Even with low cotton prices, heavy rains in South Texas and the challenge of the new Farm Bill on everyone’s mind, a lot of optimism was on display at the Lubbock Civic Center and Overton Hotel. You might call it cautious optimism, for lack of a better term. Texas producers and ginners are fully aware that many factors must fall together perfectly to deliver a good cotton crop in the fall. Every financial expenditure must be scrutinized at the farm level, and ginners will be even more diligent to achieve efficiency.
Maybe it was the beneficial winter rains and additional precipitation in recent weeks that has created the good feelings. Most of the producers and ginners I talked with during the week are ready to turn the corner and deliver high yields and superior cotton quality this year. Granted, nobody can assume that the weather will be perfect all the time. But, compared to how it’s been for the last three years, 2015 looks a lot more promising.

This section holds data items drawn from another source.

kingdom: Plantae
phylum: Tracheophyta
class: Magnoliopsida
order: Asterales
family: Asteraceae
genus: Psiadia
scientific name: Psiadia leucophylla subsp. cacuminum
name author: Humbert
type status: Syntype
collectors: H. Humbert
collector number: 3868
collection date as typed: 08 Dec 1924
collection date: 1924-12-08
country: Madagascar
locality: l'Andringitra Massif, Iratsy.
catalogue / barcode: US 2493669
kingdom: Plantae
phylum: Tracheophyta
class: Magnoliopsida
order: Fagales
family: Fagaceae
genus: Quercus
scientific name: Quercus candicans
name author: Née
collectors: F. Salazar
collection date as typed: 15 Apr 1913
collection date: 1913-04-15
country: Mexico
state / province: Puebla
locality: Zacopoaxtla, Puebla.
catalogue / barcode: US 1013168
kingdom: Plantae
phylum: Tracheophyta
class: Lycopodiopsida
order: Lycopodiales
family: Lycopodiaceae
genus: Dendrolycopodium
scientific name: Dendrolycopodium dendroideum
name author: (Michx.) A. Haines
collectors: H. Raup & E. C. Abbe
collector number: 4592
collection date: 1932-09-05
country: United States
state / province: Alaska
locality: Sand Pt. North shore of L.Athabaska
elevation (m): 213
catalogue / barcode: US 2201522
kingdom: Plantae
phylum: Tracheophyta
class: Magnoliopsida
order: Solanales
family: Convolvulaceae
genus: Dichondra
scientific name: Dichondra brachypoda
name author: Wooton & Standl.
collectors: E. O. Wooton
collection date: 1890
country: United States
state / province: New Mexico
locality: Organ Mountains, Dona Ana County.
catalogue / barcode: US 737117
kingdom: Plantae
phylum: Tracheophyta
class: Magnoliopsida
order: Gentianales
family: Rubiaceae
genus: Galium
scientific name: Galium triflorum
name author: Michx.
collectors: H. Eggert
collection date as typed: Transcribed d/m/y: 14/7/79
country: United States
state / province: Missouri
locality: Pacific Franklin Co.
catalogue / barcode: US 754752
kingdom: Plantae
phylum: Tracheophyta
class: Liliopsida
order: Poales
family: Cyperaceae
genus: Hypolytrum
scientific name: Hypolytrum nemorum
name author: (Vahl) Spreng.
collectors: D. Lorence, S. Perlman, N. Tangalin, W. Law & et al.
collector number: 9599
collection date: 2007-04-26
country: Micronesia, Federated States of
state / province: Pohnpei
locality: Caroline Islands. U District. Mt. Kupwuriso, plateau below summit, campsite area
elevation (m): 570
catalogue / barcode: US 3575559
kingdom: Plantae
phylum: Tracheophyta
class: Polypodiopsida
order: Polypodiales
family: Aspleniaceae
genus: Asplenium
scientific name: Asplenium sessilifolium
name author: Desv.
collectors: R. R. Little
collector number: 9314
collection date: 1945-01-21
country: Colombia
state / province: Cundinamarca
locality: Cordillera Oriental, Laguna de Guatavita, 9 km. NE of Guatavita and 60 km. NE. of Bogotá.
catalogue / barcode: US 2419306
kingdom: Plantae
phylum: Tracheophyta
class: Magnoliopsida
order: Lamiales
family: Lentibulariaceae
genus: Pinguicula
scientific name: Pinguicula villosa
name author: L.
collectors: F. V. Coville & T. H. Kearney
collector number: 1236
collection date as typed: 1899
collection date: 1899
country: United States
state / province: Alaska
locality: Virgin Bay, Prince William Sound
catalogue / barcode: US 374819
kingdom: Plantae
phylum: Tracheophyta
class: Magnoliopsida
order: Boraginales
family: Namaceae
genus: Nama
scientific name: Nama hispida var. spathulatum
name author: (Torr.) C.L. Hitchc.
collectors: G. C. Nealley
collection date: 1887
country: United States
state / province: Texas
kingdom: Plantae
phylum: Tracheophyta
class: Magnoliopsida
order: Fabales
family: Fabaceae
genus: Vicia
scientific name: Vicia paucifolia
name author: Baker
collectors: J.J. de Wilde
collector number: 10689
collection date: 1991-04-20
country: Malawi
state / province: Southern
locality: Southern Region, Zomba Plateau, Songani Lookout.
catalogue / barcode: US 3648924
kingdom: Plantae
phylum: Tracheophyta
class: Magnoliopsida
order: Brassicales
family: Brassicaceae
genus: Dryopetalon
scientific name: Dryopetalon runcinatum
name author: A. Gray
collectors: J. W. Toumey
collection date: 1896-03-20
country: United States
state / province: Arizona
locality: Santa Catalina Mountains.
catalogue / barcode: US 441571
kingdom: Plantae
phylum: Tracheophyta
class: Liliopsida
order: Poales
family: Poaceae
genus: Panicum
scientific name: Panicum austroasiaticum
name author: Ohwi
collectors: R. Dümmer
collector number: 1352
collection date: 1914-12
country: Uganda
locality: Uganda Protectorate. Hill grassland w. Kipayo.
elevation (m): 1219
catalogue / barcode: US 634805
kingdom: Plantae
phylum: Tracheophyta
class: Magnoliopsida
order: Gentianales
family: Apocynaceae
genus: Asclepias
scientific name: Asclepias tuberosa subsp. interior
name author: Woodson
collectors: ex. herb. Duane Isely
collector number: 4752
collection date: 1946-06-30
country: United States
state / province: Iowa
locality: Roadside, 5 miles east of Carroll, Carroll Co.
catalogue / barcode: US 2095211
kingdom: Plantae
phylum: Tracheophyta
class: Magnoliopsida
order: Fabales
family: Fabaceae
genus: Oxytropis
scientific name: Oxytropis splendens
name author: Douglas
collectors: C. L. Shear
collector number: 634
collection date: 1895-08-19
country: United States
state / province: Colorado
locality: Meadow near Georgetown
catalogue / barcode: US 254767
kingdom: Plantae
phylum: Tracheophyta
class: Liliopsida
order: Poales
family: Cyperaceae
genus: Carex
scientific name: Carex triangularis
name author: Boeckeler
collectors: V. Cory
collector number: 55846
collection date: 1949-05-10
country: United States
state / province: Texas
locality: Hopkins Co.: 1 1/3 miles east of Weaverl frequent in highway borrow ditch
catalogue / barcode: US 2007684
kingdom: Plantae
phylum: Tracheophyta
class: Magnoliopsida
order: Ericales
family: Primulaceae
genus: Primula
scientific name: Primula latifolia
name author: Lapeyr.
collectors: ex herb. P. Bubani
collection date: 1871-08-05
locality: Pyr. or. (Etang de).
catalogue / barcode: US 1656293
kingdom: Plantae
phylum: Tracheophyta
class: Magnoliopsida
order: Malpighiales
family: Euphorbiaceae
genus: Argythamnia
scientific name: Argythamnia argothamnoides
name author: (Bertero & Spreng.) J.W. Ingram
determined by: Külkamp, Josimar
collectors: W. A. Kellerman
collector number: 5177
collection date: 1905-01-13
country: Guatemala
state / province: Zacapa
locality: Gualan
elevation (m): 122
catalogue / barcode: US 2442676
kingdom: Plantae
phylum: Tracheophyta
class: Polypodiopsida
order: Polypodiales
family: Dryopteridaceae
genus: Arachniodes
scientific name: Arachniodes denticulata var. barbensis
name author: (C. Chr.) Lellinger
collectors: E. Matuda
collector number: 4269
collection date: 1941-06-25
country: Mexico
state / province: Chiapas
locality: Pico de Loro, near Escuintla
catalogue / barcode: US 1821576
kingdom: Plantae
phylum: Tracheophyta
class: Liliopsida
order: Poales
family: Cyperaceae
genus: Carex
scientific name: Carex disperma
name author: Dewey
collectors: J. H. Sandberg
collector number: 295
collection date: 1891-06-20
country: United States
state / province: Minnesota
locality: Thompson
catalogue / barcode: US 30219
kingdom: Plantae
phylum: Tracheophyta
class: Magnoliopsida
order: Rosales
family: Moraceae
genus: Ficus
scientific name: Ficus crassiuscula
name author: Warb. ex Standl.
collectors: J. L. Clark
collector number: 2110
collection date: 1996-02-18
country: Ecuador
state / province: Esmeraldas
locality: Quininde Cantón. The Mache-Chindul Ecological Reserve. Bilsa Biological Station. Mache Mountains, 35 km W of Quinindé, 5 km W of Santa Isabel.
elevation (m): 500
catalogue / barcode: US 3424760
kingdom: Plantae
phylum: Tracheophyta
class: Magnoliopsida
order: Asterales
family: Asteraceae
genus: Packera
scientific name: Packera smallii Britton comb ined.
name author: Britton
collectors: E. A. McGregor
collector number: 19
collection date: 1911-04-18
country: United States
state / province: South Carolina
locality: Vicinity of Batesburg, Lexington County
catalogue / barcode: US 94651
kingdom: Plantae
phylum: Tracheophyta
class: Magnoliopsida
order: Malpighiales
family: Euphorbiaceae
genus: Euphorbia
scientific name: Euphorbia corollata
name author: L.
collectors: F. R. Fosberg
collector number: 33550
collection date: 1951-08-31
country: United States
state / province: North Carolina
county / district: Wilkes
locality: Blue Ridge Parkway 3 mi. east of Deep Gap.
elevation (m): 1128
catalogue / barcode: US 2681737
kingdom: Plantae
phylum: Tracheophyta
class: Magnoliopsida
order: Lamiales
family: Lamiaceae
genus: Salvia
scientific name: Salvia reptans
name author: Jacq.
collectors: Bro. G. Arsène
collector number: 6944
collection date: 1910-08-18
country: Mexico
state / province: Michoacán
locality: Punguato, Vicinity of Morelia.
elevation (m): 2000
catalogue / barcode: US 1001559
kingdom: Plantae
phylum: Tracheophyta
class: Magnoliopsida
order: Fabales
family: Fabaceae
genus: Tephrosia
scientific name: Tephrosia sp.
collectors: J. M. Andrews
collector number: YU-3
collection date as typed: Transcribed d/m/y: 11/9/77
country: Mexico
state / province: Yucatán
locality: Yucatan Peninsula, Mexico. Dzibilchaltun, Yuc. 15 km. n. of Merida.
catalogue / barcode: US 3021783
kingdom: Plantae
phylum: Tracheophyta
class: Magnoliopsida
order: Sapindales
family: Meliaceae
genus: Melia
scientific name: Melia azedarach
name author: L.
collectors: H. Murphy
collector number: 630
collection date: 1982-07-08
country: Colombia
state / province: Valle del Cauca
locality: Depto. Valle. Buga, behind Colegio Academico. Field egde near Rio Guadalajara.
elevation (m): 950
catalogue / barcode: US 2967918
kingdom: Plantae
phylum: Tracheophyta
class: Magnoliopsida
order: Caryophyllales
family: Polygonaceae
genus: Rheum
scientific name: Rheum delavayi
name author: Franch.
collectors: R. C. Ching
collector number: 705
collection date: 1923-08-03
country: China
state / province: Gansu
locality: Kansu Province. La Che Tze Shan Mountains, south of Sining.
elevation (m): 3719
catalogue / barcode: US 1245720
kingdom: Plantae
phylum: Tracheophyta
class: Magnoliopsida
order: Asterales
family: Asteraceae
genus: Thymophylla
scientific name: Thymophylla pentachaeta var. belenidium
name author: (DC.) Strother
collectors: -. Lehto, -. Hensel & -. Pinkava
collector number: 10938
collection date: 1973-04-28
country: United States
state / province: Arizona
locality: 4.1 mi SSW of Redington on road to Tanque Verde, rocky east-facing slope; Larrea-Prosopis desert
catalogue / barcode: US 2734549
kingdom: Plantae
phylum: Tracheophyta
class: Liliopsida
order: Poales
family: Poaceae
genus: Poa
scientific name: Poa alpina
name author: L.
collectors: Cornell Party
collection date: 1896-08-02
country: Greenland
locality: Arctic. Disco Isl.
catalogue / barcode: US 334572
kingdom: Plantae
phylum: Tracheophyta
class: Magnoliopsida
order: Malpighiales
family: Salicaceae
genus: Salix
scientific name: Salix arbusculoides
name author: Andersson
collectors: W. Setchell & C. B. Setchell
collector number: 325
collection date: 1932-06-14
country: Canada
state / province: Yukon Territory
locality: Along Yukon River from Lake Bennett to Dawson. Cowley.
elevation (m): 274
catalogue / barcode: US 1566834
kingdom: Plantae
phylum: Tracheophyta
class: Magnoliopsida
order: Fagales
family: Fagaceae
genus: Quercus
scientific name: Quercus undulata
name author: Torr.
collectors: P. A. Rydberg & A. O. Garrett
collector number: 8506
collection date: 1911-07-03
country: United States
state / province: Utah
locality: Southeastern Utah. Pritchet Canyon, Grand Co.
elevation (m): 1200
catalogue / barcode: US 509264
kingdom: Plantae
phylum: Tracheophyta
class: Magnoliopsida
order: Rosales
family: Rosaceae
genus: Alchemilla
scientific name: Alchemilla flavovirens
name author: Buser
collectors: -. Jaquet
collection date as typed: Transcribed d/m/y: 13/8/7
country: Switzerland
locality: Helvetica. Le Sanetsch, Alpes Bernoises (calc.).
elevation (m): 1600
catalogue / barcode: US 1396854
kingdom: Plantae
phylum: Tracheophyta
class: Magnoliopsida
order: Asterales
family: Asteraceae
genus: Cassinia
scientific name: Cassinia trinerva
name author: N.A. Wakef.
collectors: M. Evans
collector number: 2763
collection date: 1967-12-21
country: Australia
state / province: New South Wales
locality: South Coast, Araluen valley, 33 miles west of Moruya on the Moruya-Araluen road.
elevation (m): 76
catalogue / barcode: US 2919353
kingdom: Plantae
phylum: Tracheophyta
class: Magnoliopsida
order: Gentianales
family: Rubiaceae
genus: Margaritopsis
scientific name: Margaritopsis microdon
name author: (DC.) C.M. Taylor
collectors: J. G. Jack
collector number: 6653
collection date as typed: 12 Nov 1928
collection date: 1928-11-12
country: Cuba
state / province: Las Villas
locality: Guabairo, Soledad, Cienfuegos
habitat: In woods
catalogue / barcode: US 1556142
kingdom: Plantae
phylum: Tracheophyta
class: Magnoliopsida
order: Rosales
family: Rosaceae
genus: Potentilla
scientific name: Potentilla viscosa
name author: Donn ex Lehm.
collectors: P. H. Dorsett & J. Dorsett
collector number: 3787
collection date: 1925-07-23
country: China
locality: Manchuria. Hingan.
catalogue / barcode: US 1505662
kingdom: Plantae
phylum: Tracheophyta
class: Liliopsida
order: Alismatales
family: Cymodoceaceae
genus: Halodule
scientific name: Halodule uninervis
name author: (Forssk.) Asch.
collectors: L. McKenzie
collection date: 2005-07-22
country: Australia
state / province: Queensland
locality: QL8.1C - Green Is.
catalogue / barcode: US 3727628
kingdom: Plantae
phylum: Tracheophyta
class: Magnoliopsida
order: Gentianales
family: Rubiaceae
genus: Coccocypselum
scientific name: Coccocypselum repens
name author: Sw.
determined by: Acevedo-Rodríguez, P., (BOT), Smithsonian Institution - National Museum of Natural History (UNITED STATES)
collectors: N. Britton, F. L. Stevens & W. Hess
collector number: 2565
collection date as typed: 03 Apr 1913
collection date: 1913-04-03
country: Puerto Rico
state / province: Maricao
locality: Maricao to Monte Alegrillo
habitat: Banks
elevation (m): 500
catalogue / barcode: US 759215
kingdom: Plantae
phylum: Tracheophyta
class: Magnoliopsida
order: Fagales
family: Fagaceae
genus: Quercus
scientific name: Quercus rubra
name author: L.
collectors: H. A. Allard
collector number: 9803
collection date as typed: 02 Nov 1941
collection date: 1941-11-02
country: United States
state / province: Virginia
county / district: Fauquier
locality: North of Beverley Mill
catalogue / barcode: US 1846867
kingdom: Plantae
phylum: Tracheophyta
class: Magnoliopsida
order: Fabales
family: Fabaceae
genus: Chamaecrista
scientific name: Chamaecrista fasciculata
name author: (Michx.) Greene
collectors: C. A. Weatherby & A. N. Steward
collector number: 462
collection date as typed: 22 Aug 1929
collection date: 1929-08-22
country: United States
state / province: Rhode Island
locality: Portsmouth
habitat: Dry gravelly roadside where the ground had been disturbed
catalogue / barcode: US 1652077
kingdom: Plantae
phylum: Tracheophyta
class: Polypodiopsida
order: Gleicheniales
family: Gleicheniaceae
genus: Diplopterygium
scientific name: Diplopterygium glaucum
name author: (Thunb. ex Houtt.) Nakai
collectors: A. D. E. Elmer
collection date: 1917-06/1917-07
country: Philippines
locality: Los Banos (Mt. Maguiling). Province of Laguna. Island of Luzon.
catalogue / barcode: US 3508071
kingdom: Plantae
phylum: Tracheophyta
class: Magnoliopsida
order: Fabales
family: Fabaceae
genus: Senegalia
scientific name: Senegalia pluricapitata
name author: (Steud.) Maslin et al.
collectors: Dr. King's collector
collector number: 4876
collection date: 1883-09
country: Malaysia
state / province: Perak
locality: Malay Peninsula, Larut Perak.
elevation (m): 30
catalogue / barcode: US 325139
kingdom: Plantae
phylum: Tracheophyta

Any discussion of the week’s activities wouldn’t be complete without mentioning the TCGA Awards Dinner on the final night at the Overton Hotel. This is always an emotional night for everyone attending. The current president (Buzz Cooper) passed the gavel to the new president (Ken Ross). The Ginner of the Year – Rex Ford – was announced. Another Texas Life Member honoree – Danny Moses – was chosen. And, from a personal standpoint, it’s always a highlight for Cotton Farming when we present a check to the TCGA/Texas Tech Scholarship Fund. This year, we contributed $7,500, and it gave us a good feeling to know that several Texas Tech ag students will benefit from these funds. We like to say it’s an investment in the future of agriculture by helping these talented young college students.
The evening is more like a family reunion for most of us. And, then, there is also a bit of sadness when the evening comes to an end, and we bid farewell to our friends for another year.
Through the years, we’ve learned to appreciate the friendships we’ve established with our industry friends in Texas – namely at TCGA and Plains Cotton Growers. They are always there to help us tell the story of cotton production and ginning in Texas.
So, here’s to all of the folks who helped make the TCGA and PCG meetings such a success this year. We wish you the very best during the 2015 season – both on the farm and at the gin.
Before you know it, we’ll be right back in Lubbock for another memorable week next spring – and we’ll wonder how the time passed so quickly.